Reason: Any list that discusses movie bullies wouldn’t be replete without the presence of R. Lee Ermey’s terrifying ball-buster in Full Metal Jacket. Ermey’s performance is so strong director Stanley Kubrick practically gives him free reign for the first half of this war classic. Nonetheless, Jacket isn’t best when the wimps fight back (Vincent D’Onofrio’s concluding act is the half’s weakest point). Nope, it’s when he’s scaring everyone (including us) stiff. And for levels bullying, this scene has everything. Helplessness, verbal abuse that is so fast and grotesque that it’s almost funny, and a whole bunch of emasculation.
3. Back to the Future (1985)
Bully: Biff Tannen (Thomas F. Wilson)
Wimp: George McFly (Crispin Glover)
Moment: To rescue his future high school sweetheart from possible rape by big bully Biff, nerdy George McFly gains the gusto (and fist power) to knock out the jerk with one punch across the face.

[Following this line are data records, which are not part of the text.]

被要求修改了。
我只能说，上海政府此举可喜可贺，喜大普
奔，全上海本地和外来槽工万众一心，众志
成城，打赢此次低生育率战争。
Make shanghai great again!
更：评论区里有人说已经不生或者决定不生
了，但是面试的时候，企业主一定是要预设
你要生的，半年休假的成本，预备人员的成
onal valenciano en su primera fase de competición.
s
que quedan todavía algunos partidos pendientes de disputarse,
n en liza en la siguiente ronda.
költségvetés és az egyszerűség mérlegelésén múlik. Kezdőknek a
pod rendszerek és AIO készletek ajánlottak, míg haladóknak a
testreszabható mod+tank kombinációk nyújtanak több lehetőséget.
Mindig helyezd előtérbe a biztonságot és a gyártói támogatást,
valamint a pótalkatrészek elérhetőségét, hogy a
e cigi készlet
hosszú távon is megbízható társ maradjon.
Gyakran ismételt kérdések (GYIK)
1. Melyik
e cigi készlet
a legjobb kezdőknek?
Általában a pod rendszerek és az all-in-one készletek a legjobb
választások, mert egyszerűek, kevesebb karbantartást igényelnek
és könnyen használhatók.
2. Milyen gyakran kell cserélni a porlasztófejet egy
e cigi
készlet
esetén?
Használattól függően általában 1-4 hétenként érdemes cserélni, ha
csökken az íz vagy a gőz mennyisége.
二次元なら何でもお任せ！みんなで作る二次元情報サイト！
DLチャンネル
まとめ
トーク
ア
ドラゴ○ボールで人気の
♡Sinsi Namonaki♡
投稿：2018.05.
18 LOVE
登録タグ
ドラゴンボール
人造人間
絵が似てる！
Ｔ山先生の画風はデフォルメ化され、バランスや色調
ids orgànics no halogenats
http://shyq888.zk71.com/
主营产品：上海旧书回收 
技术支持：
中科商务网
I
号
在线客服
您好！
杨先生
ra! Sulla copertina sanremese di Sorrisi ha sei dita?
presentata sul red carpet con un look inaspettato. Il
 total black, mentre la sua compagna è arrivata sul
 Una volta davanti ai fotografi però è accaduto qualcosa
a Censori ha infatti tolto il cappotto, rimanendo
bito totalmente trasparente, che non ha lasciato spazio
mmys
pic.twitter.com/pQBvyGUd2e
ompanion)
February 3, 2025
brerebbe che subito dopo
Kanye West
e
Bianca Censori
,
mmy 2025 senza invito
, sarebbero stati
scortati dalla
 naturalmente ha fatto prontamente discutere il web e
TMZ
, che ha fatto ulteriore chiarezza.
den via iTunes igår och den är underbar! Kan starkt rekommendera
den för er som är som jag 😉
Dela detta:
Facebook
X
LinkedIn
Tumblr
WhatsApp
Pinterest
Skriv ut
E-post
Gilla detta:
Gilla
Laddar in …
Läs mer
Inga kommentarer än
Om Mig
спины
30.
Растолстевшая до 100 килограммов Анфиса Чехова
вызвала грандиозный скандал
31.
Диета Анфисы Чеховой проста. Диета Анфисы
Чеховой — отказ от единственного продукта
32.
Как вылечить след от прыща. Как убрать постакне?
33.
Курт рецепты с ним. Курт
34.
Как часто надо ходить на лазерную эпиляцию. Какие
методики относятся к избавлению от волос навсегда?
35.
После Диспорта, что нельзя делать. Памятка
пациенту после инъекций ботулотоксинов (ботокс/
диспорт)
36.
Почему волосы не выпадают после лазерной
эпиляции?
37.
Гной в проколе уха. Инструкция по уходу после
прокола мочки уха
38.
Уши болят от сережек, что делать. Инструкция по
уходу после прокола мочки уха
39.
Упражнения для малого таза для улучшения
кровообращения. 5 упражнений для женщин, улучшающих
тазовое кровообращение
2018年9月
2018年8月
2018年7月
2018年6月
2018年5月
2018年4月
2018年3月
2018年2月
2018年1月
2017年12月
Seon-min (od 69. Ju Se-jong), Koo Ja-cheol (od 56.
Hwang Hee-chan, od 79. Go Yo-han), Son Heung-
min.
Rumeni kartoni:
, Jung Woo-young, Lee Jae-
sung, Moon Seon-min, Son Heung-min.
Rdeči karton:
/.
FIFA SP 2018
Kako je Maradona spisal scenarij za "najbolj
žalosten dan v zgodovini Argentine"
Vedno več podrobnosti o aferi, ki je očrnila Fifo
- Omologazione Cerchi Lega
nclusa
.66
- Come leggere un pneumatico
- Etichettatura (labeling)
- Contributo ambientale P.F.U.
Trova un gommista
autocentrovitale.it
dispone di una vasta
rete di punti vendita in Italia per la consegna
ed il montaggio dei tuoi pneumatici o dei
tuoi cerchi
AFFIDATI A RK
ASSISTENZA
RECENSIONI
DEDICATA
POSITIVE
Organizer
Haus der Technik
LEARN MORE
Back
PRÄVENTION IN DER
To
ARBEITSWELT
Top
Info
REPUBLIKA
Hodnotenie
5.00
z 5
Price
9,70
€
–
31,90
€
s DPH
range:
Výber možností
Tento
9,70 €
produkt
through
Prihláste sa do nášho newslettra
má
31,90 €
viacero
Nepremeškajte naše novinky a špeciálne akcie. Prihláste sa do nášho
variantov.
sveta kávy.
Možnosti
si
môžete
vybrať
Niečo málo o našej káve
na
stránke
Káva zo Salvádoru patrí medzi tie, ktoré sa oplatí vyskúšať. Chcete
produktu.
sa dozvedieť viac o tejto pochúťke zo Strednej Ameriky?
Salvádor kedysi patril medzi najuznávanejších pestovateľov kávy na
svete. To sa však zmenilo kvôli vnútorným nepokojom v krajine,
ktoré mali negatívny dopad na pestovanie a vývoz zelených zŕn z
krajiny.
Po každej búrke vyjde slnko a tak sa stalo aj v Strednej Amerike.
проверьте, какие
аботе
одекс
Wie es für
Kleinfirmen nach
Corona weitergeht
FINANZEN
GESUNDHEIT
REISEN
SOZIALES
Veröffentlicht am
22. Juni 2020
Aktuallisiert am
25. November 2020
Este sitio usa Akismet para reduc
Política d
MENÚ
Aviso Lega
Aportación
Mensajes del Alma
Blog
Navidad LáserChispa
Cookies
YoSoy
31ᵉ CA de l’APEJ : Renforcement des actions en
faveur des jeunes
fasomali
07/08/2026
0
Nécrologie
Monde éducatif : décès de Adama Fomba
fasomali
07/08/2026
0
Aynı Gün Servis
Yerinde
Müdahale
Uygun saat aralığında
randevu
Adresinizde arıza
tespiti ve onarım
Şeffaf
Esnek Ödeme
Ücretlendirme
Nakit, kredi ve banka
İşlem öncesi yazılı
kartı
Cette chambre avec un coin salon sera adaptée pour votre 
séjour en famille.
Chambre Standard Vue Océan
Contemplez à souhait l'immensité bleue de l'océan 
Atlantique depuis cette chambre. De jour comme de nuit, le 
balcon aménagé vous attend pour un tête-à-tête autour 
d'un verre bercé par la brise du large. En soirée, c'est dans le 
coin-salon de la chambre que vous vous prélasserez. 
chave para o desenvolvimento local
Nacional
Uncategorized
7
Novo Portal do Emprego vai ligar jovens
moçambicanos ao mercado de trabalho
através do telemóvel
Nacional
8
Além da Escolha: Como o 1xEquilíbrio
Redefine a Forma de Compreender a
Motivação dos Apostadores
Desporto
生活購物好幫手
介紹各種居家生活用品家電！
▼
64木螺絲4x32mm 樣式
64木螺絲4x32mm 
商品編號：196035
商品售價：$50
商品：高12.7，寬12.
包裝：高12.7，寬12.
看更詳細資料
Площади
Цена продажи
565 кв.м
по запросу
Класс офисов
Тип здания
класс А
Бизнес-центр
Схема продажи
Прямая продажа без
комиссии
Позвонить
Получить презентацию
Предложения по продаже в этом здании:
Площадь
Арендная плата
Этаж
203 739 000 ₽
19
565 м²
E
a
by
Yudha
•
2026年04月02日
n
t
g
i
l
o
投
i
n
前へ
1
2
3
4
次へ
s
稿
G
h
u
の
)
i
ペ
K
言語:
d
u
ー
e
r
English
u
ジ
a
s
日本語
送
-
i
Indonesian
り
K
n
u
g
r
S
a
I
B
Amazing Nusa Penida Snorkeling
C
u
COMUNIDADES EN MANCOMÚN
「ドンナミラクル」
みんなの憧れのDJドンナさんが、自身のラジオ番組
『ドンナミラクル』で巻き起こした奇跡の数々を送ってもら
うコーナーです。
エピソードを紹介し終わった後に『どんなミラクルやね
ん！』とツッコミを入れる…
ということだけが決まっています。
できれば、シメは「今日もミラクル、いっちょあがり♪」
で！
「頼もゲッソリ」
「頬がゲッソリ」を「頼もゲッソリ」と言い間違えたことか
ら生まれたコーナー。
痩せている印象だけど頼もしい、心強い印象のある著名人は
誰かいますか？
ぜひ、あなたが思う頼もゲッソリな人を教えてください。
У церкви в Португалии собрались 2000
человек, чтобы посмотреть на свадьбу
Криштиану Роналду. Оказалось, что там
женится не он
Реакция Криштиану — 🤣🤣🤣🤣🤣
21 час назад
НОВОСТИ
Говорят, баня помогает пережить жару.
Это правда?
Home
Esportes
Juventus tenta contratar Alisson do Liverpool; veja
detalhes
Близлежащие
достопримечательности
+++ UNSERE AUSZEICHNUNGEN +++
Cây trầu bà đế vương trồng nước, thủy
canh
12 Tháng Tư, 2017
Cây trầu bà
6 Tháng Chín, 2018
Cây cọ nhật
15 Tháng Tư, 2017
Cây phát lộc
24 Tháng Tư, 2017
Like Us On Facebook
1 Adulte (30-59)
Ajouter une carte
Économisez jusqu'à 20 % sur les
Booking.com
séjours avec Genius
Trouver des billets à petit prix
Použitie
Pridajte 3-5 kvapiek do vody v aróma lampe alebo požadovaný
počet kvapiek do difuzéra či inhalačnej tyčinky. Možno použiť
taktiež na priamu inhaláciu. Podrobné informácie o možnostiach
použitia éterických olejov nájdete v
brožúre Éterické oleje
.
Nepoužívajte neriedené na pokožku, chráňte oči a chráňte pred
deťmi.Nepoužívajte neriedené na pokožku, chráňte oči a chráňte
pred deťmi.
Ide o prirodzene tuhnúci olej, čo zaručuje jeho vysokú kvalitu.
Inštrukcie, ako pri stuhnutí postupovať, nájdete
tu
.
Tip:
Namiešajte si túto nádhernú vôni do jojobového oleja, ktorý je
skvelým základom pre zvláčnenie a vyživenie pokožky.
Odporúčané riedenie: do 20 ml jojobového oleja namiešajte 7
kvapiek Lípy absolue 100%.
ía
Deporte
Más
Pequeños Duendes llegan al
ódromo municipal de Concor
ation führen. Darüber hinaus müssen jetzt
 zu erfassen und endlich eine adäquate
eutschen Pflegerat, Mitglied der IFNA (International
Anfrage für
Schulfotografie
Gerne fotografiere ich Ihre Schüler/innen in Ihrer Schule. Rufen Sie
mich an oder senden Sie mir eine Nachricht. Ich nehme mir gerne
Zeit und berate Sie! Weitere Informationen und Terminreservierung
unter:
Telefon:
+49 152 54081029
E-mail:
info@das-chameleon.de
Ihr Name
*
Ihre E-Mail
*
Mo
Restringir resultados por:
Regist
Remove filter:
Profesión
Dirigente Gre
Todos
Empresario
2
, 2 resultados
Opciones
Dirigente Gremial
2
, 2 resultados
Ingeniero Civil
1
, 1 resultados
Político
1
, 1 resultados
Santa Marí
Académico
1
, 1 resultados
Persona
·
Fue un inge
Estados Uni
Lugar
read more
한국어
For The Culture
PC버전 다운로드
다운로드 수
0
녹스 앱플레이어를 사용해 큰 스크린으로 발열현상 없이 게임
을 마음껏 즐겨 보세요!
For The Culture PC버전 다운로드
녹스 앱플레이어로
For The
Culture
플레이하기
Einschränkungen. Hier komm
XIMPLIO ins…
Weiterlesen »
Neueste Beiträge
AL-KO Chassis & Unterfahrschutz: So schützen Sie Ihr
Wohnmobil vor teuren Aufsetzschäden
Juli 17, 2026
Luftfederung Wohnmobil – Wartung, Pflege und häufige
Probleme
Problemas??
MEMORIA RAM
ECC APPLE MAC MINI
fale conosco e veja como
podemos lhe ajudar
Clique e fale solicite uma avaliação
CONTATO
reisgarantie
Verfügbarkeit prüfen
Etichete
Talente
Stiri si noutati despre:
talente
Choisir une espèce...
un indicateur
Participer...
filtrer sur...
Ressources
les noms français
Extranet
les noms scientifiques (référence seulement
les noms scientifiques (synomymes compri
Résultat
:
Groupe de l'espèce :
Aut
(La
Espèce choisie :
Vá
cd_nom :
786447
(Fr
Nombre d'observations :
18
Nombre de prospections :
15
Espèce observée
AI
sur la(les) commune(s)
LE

Reason: This is pure nerd catharsis. Violence is never the right answer, but in this movie, there’s nothing we want to see more than dweeby McFly stand up to someone who has tormented him, while also winning the admiration of the girl. It’s simple, it’s kind of hokey, but it certainly is sweet. And yes, this one punch does change the world forever.
2. There Will Be Blood (2007)
Bully: Daniel Plainview (Daniel Day-Lewis)
Wimp: Eli Sunday (Paul Dano)
Moment: In this conclusion to a great film, crazy ol’ man Plainview harasses fallen evangelist Eli after Eli comes to the lonely oil tycoon for help. Plainview tells Sunday that he drinks his milkshake, and then hurls bowling balls at him.
Reason: Some people think this scene is comical, and they’re wrong. This closing moment to the best film of the past decade is pure, frantic insanity, with bully Plainview unleashing all his angst on super wimpy Sunday. Plainview might be the worst bully to ever wimp out in front of – Plainview slaps hard, he yells, and he isn’t afraid to use a bowling pin as a head-crusher.
1. Straw Dogs (1971)
Bully: Charlie (Del Henney)
Wimp: David (Dustin Hoffman)
Moment: Beartrap Attack
Reason: Nothing erases a history of swirlies and wedgies more than putting a beartrap on someone’s head, crushing their neck, and subsequently giving them a great obituary. Though Straw Dogs has merit as a great exploration of man’s capability for violence, it also is a golden story of a wimpy man (a mathematician) not taking any more crap from people bigger and skeevier than him (even if one of them did use to go “steady” with his wife, whatever). If you want to really miss the point of Straw Dogs, then yes, this is the best Revenge of the Nerds movie ever made.